The new paper includes data from a clinical validation and a clinical utility study, both conducted using data from patients enrolled in the ongoing, prospective, 29-site, blinded BRAVE (Bronchial Sample Collection for a Novel Genomic Test) study. The clinical validation study assessed the Envisia classifier’s ability to identify the usual interstitial pneumonia (UIP) pattern, whose presence is essential to IPF diagnosis. Among 49 patients who met the study criteria (and were not used to train the genomic classifier algorithm), the Envisia classifier achieved a specificity of 88 percent and sensitivity of 70 percent for UIP. These findings mean that the test would be expected to identify more than two-thirds of UIP cases with a high degree of accuracy, while minimizing the number of false positive results, providing physicians with greater confidence in their diagnosis. In comparison, data show that high-resolution CT (HRCT) imaging, which is typically used in IPF diagnosis, has a sensitivity of just 43 percent for UIP.

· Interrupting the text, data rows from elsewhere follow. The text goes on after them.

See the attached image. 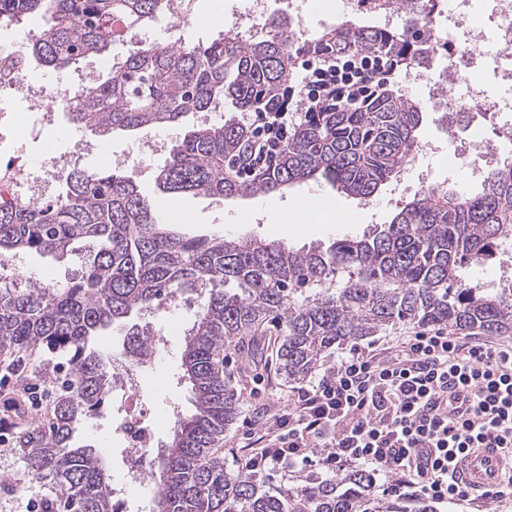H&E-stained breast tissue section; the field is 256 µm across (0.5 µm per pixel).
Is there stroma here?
Returning <instances> with one entry per match:
<instances>
[{
    "mask_svg": "<svg viewBox=\"0 0 512 512\" xmlns=\"http://www.w3.org/2000/svg\"><path fill=\"white\" fill-rule=\"evenodd\" d=\"M176 130L149 127L133 132H120L107 137L60 120L58 127L48 130L44 137H26L14 148L0 153V159L24 164L27 159L42 156L48 151L74 154L79 166L98 170L108 156H120L146 138L172 142ZM468 137L466 129H449L441 118L440 110L428 112L420 130L422 144L438 145L437 153L427 155L410 173L402 174L400 184H386L369 205L336 191L335 187L321 183H304L283 194H256L245 197L215 199L191 193L169 194L157 185V174L164 162L156 156L149 167L134 173L133 179L140 191L154 203L157 210L167 211L173 230L189 235L221 234L236 241L261 238L282 242L298 249L313 244H329L344 236L362 234L374 226L390 223L393 215L421 189L430 184H459V177L448 169V155ZM316 191L334 205L332 213L313 224L291 222L286 218L294 202L304 193ZM25 275L44 282L53 277L58 282L73 278L81 267L80 258L58 260L34 252L23 254ZM184 304L176 313L147 310L138 318L140 324L153 327L159 336L171 344V353L161 360L145 363L139 370L138 392L150 407L148 421L159 444L168 443L174 423L169 418L172 408L191 409V393L181 378V352L184 331L197 312V296L185 293ZM278 321L265 327V345L262 354H253L249 341L235 342L225 351L226 369L231 372L233 384L242 403L236 422L224 432L218 452L228 470L241 469L249 453L247 445L251 432H262L269 416L285 405L293 403L301 388L300 383L288 381L275 372ZM83 441L96 446L104 457H116L115 472H122L123 462L118 455L124 446L120 435L112 431V418L101 411L83 427ZM334 466L319 461L313 465H295L288 470H271L259 482L271 495L280 496L313 481L332 479ZM27 478L24 463L18 453L0 456V512H23L28 496L18 492L16 486Z\"/></svg>",
    "mask_w": 512,
    "mask_h": 512,
    "instance_id": "obj_1",
    "label": "stroma"
}]
</instances>
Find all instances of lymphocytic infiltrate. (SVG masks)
<instances>
[{
    "instance_id": "lymphocytic-infiltrate-1",
    "label": "lymphocytic infiltrate",
    "mask_w": 512,
    "mask_h": 512,
    "mask_svg": "<svg viewBox=\"0 0 512 512\" xmlns=\"http://www.w3.org/2000/svg\"><path fill=\"white\" fill-rule=\"evenodd\" d=\"M394 75L366 56L340 60L331 80L303 76L297 100L363 98ZM295 119L292 112L251 117L252 161L274 164ZM470 448H498L512 460V342H470L422 328L378 352L351 346L273 414L245 468L259 475L322 455L340 469L359 465L405 477L416 497L457 504L470 498L457 477Z\"/></svg>"
}]
</instances>
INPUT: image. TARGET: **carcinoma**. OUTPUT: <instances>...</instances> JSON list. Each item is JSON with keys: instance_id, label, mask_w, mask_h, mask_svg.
<instances>
[{"instance_id": "carcinoma-1", "label": "carcinoma", "mask_w": 512, "mask_h": 512, "mask_svg": "<svg viewBox=\"0 0 512 512\" xmlns=\"http://www.w3.org/2000/svg\"><path fill=\"white\" fill-rule=\"evenodd\" d=\"M399 27L338 24L297 37L282 20L262 39L237 31L178 45L126 42L132 30L172 13L173 0H0V27L38 14L46 32L30 56L54 69L90 60L108 64L107 78L83 89L67 121L100 136L145 127L177 129L194 112L220 101L231 114L202 124L172 144L157 181L168 193L210 198L271 194L325 181L347 196L373 200L398 177L421 143L426 105L390 84L375 96L315 112L294 108L274 168L244 176L238 163L252 146L245 117L278 112L289 95L297 60L378 57L408 71L431 65L438 42L434 0H392ZM90 241L77 277L66 284L17 289L0 282V357L41 352L39 371L57 385L47 419L29 418L15 436L29 487L53 485L66 512H112V474L80 431L112 391V360L93 346L113 329L124 336L120 356L146 357L151 333L136 318L170 296L197 293L199 311L184 333L183 379L192 409L178 413L173 434L147 477L151 512H390L372 497L376 473L356 468L335 480L273 496L247 472L224 469L216 447L239 411L229 378L219 369L226 341L253 337L272 317L282 320L277 370L301 382L324 354L397 323L446 327L484 336L512 335V283L494 293L467 284L461 270L483 266L512 244V159L491 167L481 191L432 186L371 235L338 238L326 248L294 250L280 243L222 236L188 237L157 220L152 201L120 170L73 168L56 197L37 205L0 204V256L32 251L61 258ZM67 356L70 368L57 371Z\"/></svg>"}]
</instances>
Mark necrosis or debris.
<instances>
[{
	"mask_svg": "<svg viewBox=\"0 0 512 512\" xmlns=\"http://www.w3.org/2000/svg\"><path fill=\"white\" fill-rule=\"evenodd\" d=\"M490 14V25L477 24L473 17L474 0H459L456 9L435 6L431 19L440 34L447 36L452 45L448 60L441 66L440 77H433L431 68L408 71L406 79L411 86L423 88L430 95H448L459 111L478 107L492 115L495 135L512 136V0H495ZM14 69L8 80L0 82V96L11 95L34 103L37 114L30 127L38 135L55 124L58 113L68 111L74 103L73 92L88 86L92 81L91 68L84 70L65 89H49L33 79L25 65L23 52H11ZM491 73L498 85L497 94H490L481 81L475 80L474 71ZM496 142L474 145L468 142L449 155L448 166L463 171L468 181H478L484 170L493 165L500 153ZM72 158L50 154L36 164L21 168L9 167L0 171V200L39 203L56 194L57 185L71 167ZM137 366L120 362L115 390L124 416L116 431L125 440L122 450L126 466L120 480L113 484L112 508L124 512L128 490L144 478L151 464L154 450V432L145 420L143 410L135 406L137 392L129 379Z\"/></svg>",
	"mask_w": 512,
	"mask_h": 512,
	"instance_id": "1",
	"label": "necrosis or debris"
}]
</instances>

In the clinical utility study, known as CATALYST (Clinical Utility Analysis of a UIP Genomic Classifier in the BRAVE Trial), two multidisciplinary teams (MDTs) conducted blinded reviews of 94 study participants’ medical charts. Researchers found that when the Envisia classifier was used as a complement to HRCT in an MDT evaluation, there was high agreement (86 percent) in IPF versus non-IPF diagnoses when evaluating the same patients with HRCT and surgical histopathology results. Further, when both MDTs made an IPF diagnosis, the authors observed that the MDT with Envisia classifier results was significantly more confident in its IPF diagnosis compared to the team with surgical histopathology results (89 percent versus 56 percent).